Task directions:
For every line in the data below, check for the word "Table", then state how many lines have it. Answer with the number only.

★ ★ ★

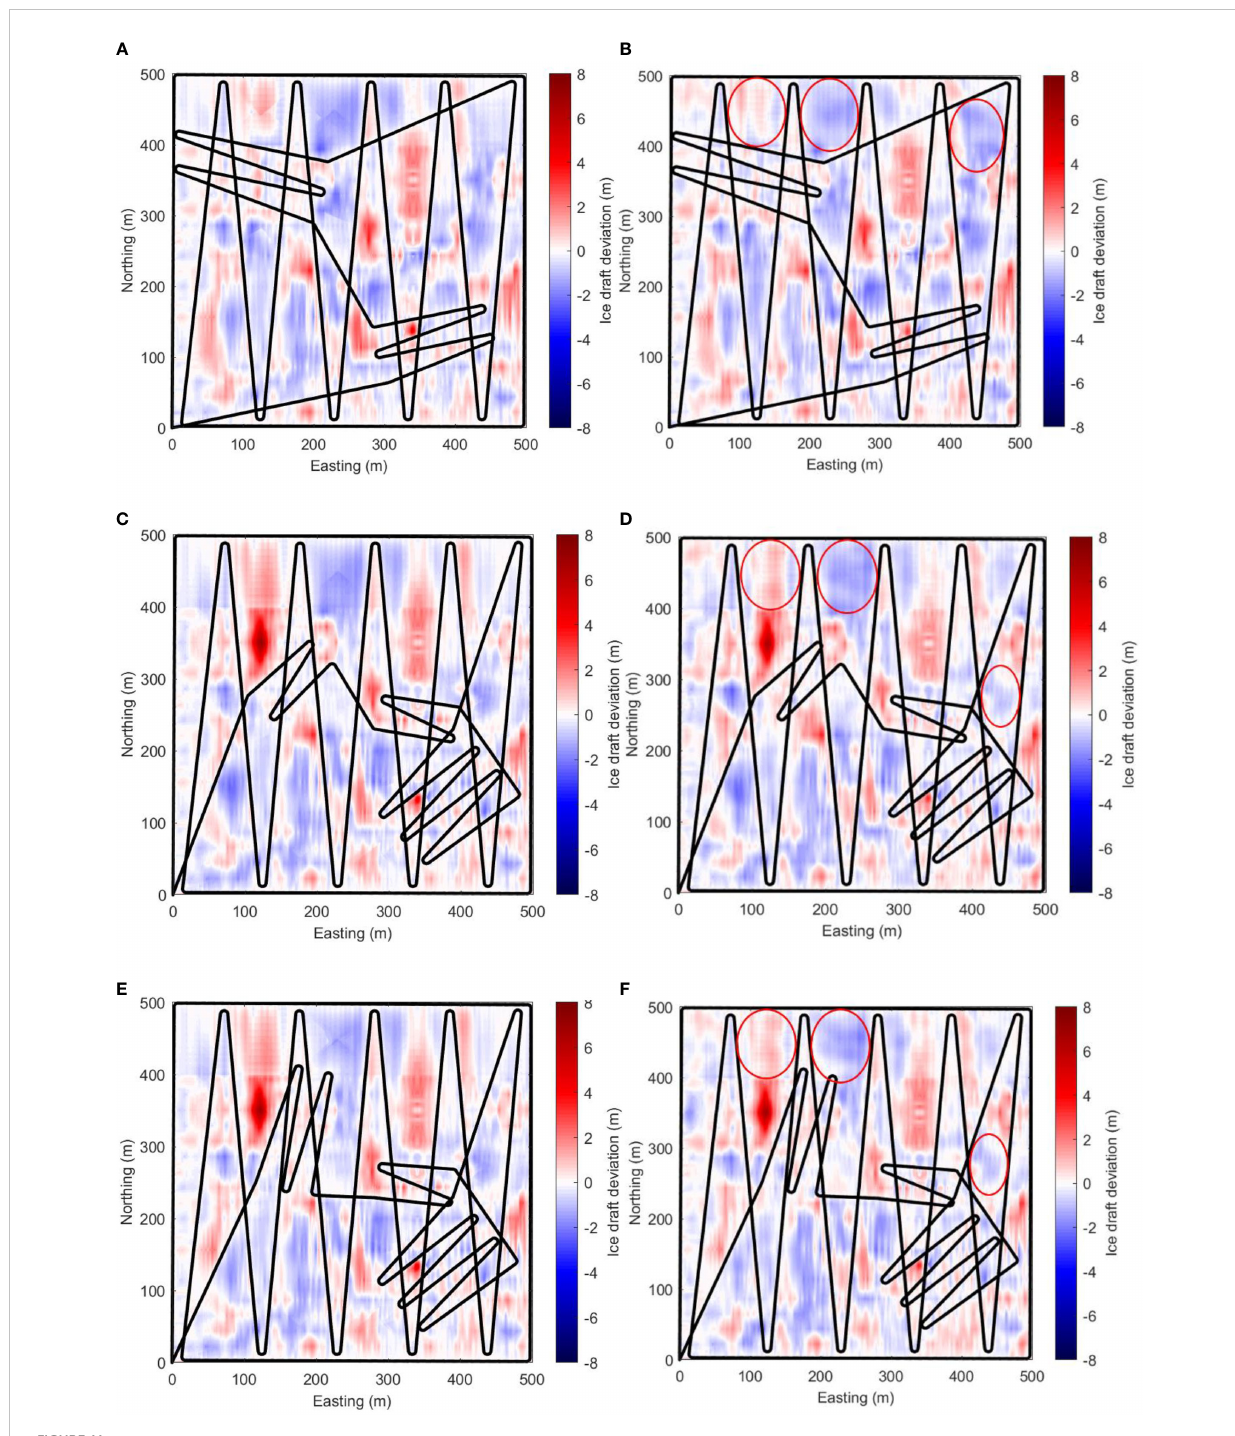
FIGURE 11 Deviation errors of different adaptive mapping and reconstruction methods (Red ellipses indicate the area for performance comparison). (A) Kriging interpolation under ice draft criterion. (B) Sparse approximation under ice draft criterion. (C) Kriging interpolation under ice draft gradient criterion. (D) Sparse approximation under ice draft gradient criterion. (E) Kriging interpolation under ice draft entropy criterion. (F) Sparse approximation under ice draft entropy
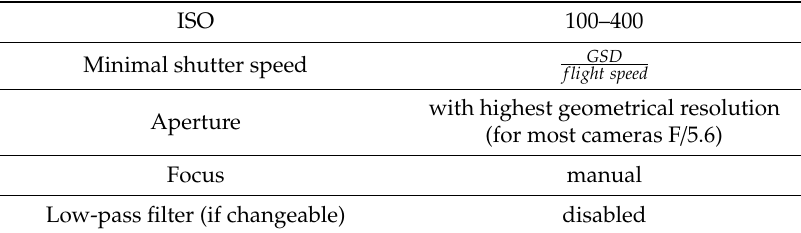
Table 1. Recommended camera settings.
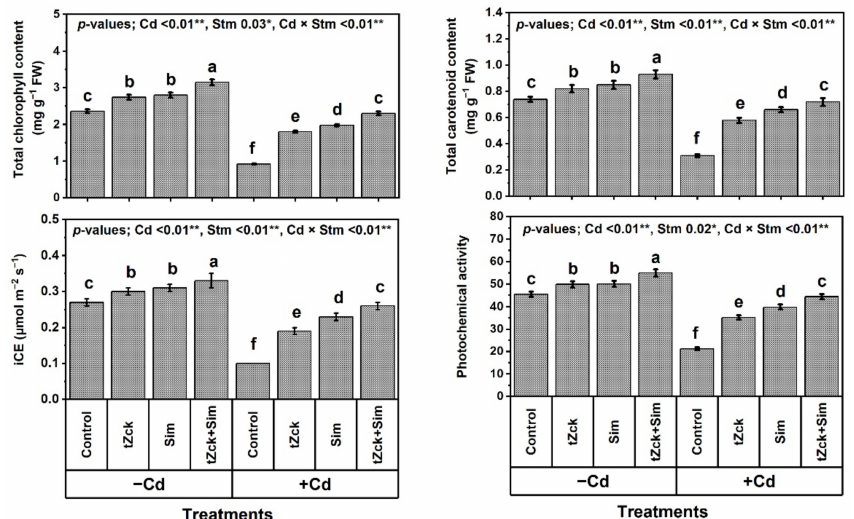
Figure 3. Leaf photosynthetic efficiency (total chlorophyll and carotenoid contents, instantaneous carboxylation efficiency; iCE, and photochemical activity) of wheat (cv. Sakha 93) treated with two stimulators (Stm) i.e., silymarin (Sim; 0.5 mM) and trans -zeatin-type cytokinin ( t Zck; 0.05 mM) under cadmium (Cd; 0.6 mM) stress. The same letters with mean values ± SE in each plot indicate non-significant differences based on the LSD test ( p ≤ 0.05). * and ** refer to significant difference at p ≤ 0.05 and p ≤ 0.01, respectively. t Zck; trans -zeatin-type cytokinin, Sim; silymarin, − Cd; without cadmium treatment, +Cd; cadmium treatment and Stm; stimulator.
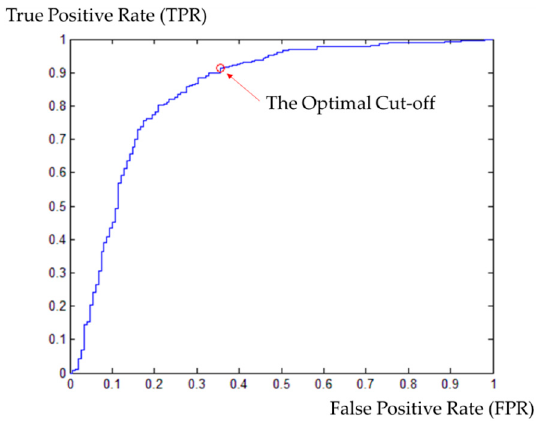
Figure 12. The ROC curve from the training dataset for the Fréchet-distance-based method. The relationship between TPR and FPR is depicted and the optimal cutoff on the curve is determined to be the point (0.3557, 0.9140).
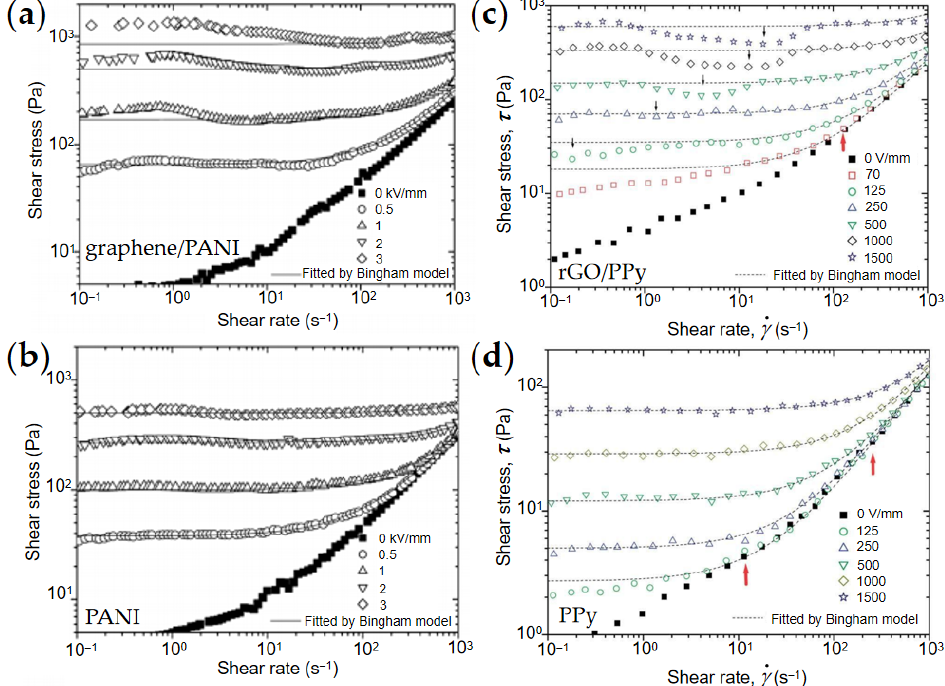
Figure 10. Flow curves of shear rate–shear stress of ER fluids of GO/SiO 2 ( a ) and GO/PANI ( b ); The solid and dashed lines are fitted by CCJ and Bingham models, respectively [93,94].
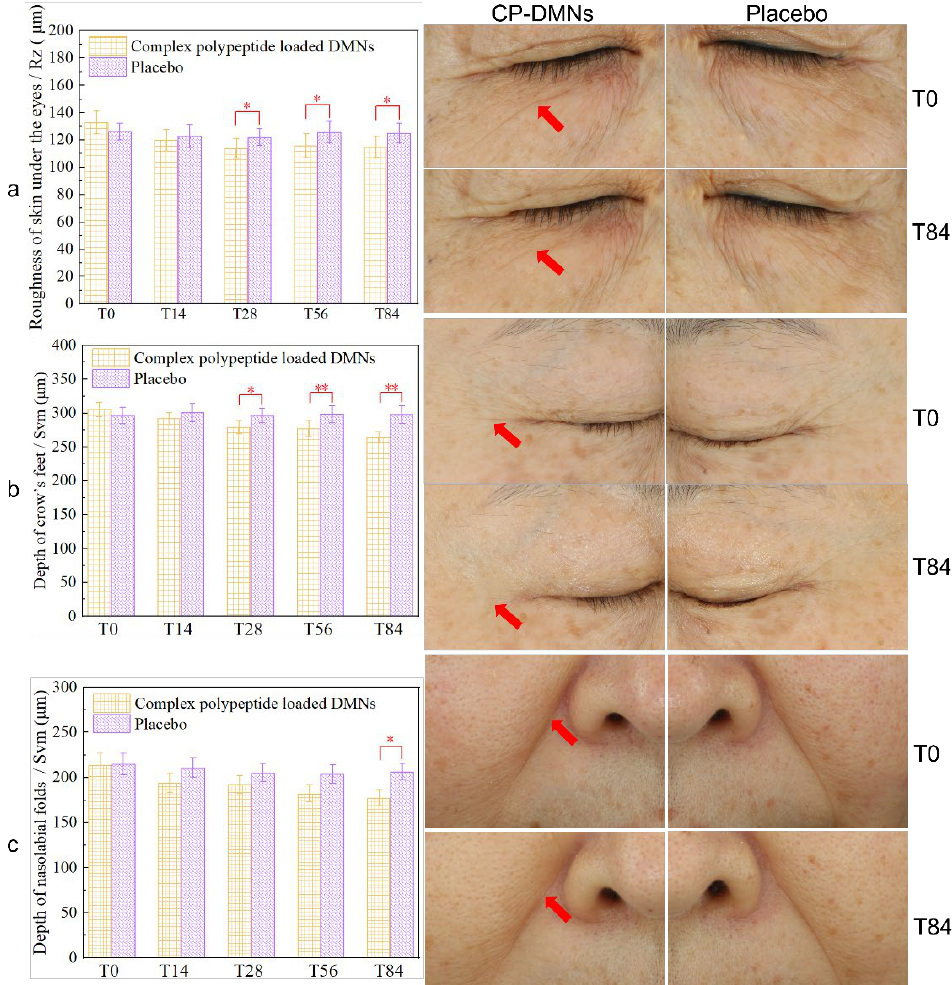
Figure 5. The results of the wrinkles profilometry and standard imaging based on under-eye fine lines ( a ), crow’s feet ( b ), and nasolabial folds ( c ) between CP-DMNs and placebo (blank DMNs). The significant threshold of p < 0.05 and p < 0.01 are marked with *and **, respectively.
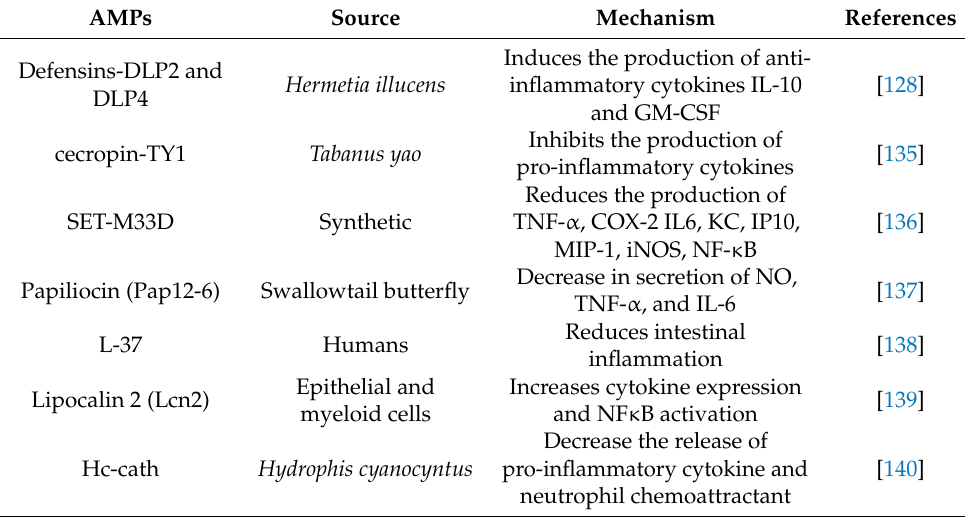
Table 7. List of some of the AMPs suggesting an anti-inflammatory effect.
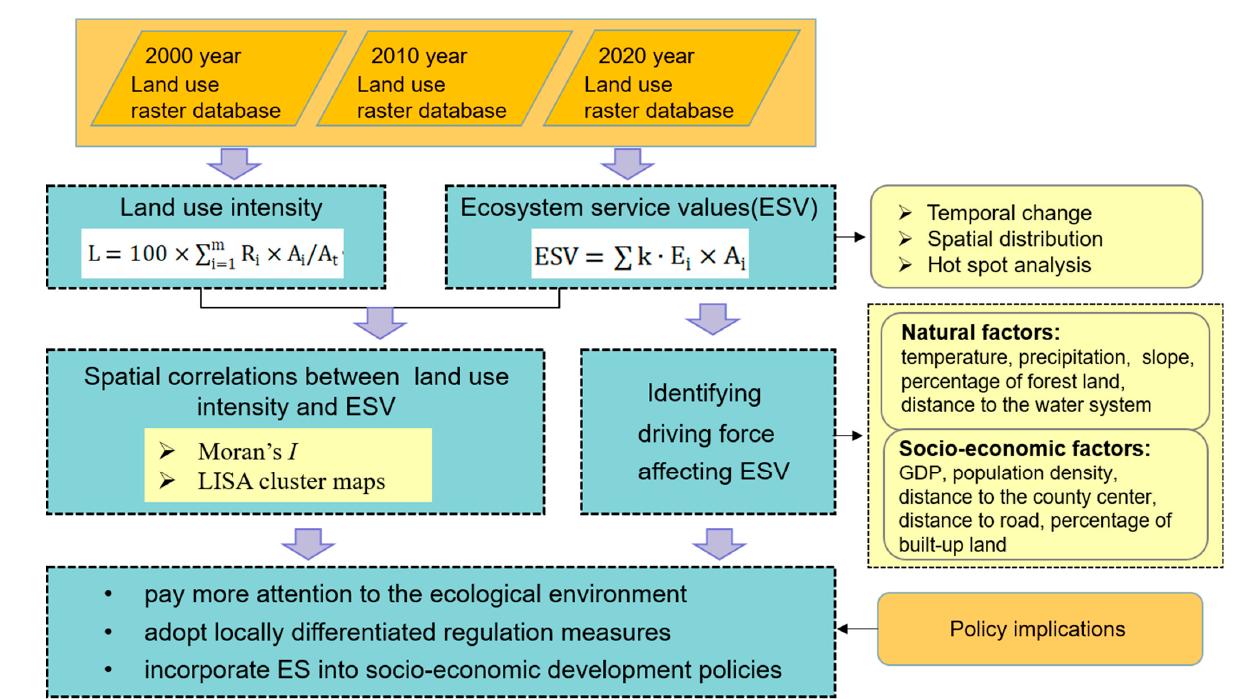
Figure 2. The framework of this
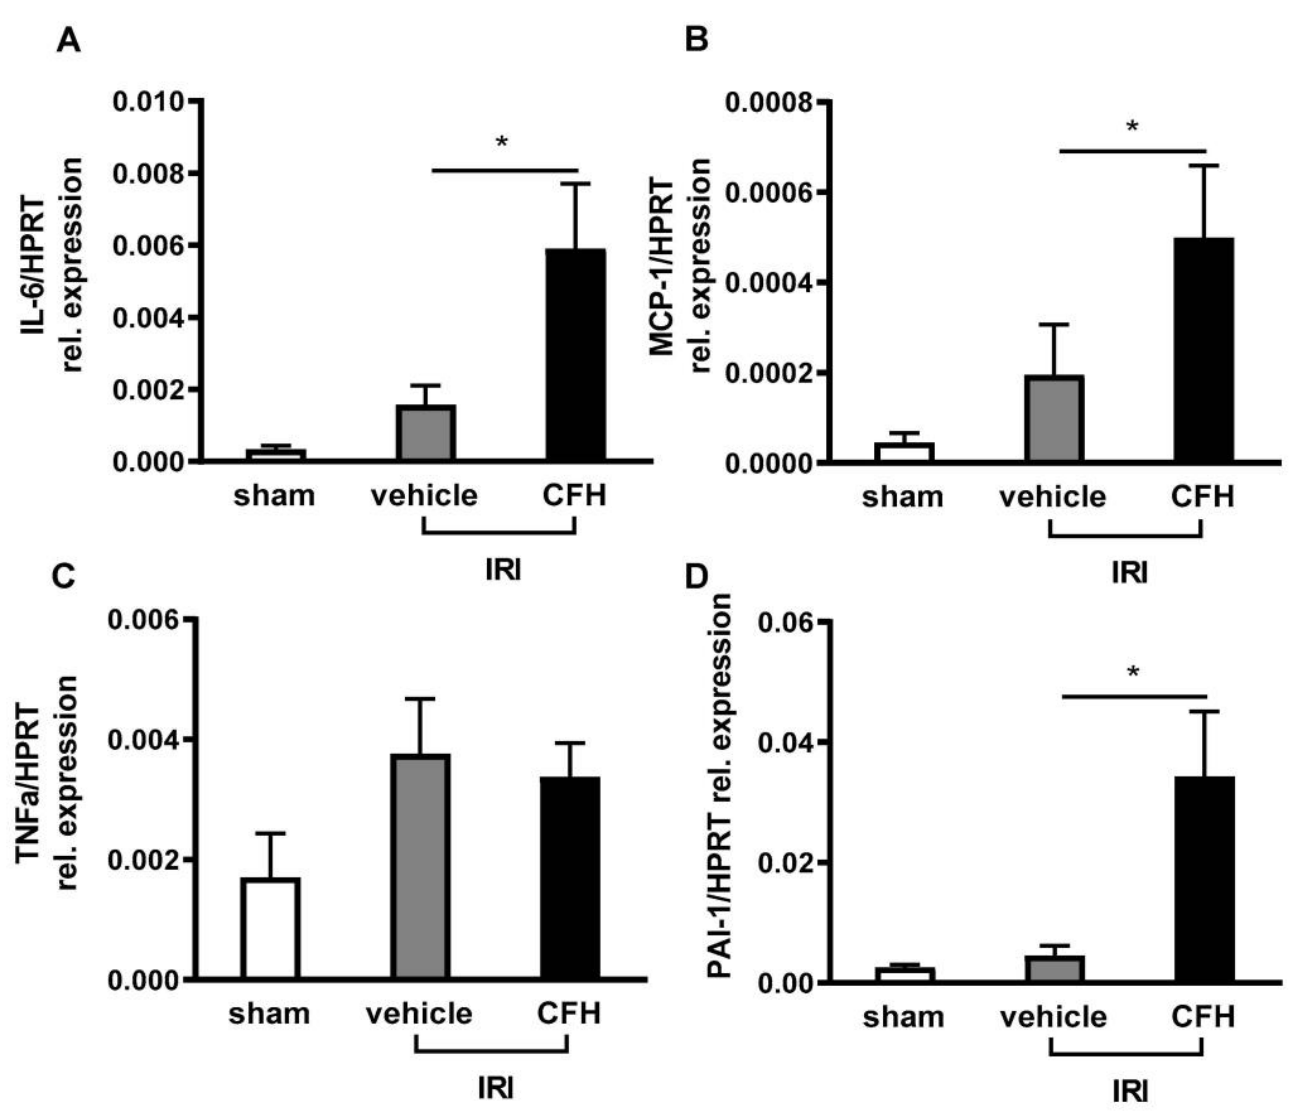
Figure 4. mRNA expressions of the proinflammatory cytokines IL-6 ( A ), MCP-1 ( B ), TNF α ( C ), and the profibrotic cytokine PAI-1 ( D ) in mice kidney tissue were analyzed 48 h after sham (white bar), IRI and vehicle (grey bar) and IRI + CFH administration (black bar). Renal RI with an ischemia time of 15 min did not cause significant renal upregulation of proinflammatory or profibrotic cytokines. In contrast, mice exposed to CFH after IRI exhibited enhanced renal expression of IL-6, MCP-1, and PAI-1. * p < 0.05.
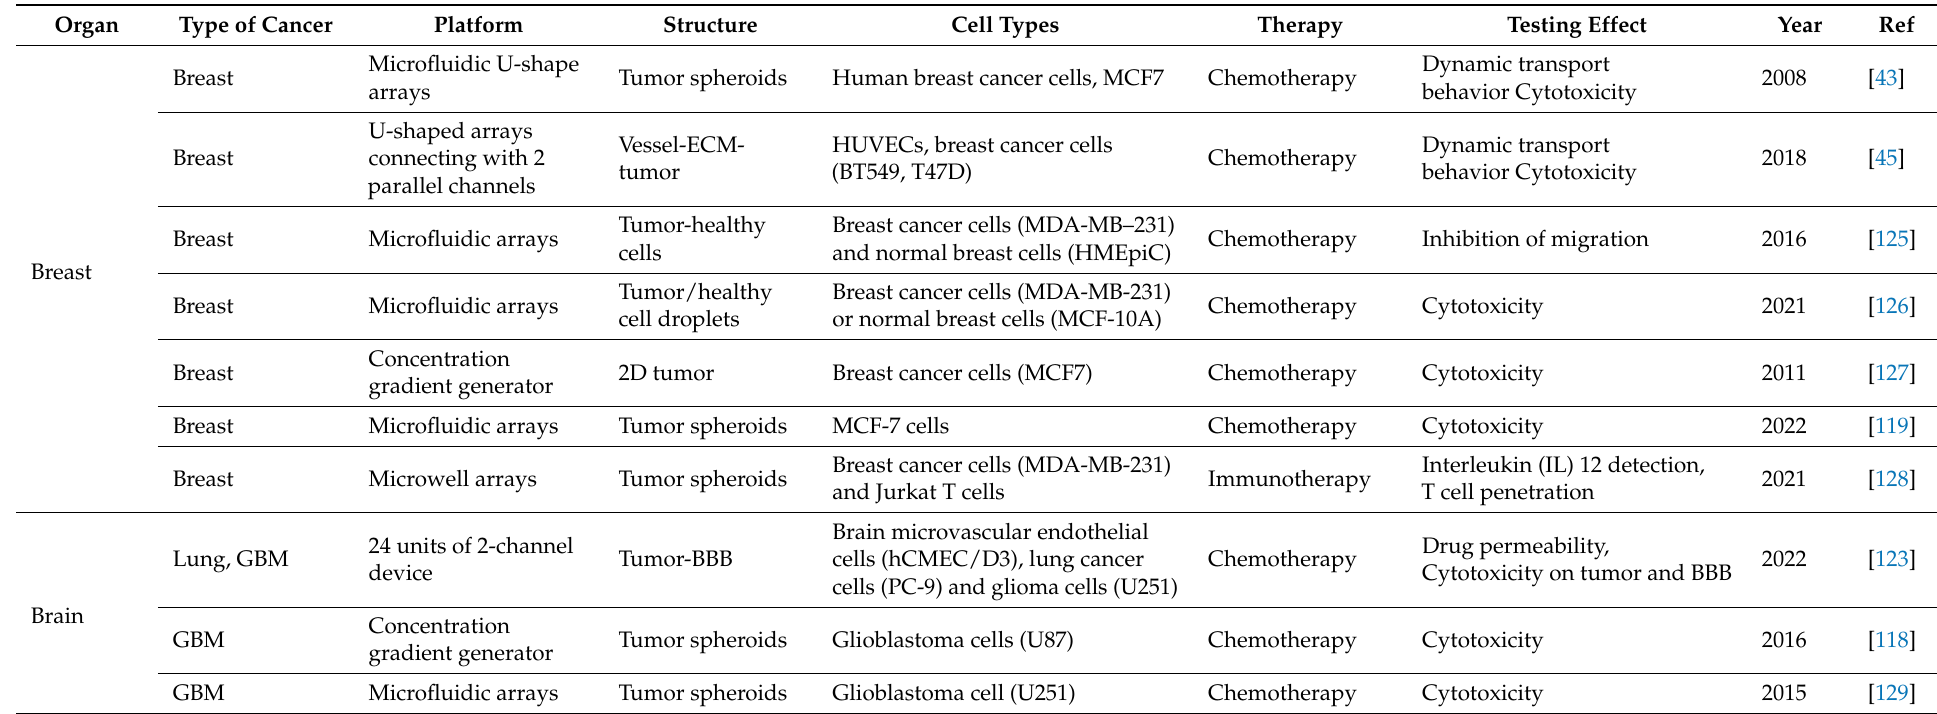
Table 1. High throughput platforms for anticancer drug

★ ★ ★

Task solution:
3